SUPPLIED ENTRIES =
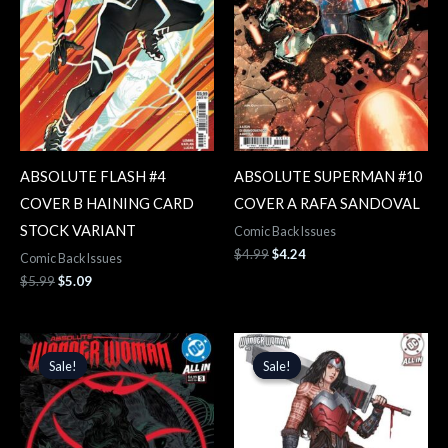
ABSOLUTE FLASH #4
ABSOLUTE SUPERMAN #10
COVER B HAINING CARD
COVER A RAFA SANDOVAL
STOCK VARIANT
Comic Back Issues
$
4.99
$
4.24
Comic Back Issues
$
5.99
$
5.09
Original
Current
Original
Current
price
price
price
price
Sale!
Sale!
Sale!
Sale!
was:
is:
was:
is:
$4.99.
$4.24.
$5.99.
$5.09.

INSTRUCTIONS TO FOLLOW = Pull every line with the word "COVER" from the data.

SOLUTION FOR THIS PROBLEM =
COVER B HAINING CARD
COVER A RAFA SANDOVAL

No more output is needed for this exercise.